I say that DG is a fourth binomial straight line.
Make the same construction as shown before.
Since AB is a major straight line divided at C, therefore AC and CB are straight lines incommensurable in square which make the sum of the squares on them rational, but the rectangle contained by them medial.
Since the sum of the squares on AC and CB is rational, therefore DL is rational. Therefore DM is also rational and commensurable in length with DE.
Again, since twice the rectangle AC by CB, that is, MF, is medial, and it is applied to the rational straight line ML, therefore MG is also rational and incommensurable in length with DE.
Therefore DM is also incommensurable in length with MG. Therefore DM and MG are rational straight lines commensurable in square only. Therefore DG is binomial.
It is to be proved that it is a fourth binomial straight line.
In manner similar to the foregoing we can prove that DM is greater than MG, and that the rectangle DK by KM equals the square on MN.
Since the square on AC is incommensurable with the square on CB, therefore DH is also incommensurable with KL, so that DK is also incommensurable with KM.
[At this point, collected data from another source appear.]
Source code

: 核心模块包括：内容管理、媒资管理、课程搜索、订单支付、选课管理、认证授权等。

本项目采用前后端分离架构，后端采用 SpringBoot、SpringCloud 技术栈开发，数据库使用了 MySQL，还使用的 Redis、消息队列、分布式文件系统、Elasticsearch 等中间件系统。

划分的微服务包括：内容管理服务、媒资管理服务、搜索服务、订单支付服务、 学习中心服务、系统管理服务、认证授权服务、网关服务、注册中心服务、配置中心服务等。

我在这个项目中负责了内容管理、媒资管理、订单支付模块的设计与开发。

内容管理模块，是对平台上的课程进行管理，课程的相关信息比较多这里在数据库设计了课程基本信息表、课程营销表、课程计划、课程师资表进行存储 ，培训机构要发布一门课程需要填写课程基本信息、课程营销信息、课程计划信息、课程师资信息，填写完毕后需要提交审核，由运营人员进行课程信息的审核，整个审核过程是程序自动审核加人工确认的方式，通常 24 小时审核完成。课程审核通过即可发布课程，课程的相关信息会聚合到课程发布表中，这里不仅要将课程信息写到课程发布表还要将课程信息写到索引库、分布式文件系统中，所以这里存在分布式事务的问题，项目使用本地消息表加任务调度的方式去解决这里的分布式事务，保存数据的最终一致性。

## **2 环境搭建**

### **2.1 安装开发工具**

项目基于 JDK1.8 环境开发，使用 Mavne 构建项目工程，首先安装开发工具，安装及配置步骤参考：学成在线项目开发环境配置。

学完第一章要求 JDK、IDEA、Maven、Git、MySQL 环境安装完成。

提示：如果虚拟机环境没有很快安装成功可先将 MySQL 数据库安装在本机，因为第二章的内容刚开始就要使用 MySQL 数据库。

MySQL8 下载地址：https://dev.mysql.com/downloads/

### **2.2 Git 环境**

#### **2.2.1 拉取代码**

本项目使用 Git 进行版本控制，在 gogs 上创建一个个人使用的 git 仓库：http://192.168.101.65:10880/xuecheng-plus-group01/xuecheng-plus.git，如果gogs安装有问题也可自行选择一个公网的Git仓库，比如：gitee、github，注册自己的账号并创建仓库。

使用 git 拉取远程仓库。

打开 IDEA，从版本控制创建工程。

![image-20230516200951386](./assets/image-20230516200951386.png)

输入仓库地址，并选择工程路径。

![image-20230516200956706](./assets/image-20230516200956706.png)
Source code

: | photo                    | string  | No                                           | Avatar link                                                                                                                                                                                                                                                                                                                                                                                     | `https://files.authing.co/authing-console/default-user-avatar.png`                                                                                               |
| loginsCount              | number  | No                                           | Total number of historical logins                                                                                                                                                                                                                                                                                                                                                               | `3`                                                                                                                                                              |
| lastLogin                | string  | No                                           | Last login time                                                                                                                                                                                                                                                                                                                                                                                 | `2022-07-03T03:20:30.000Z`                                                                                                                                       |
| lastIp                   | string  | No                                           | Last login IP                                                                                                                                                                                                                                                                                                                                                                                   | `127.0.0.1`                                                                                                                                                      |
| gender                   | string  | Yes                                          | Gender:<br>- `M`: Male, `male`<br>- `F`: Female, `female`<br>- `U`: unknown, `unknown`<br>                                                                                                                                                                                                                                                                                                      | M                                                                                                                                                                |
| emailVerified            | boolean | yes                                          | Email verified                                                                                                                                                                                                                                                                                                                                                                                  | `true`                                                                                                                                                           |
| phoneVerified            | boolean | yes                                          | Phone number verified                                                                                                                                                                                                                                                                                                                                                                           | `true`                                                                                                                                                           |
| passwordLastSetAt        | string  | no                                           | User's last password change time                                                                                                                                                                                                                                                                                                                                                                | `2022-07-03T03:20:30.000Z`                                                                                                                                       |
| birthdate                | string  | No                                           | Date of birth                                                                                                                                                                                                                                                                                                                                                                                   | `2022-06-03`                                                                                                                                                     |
But, if there are two unequal straight lines, and to the greater there is applied a parallelogram equal to the fourth part of the square on the less and deficient by a square figure, and if it divides it into incommensurable parts, then the square on the greater is greater than the square on the less by the square on a straight line incommensurable in length with the greater, therefore the square on DM is greater than the square on MG by the square on a straight line incommensurable with DM.
And DM and MG are rational straight lines commensurable in square only, and DM is commensurable with the rational straight line DE set out.
Therefore DG is a fourth binomial straight line.
Therefore, the square on the major straight line applied to a rational straight line produces as breadth the fourth binomial.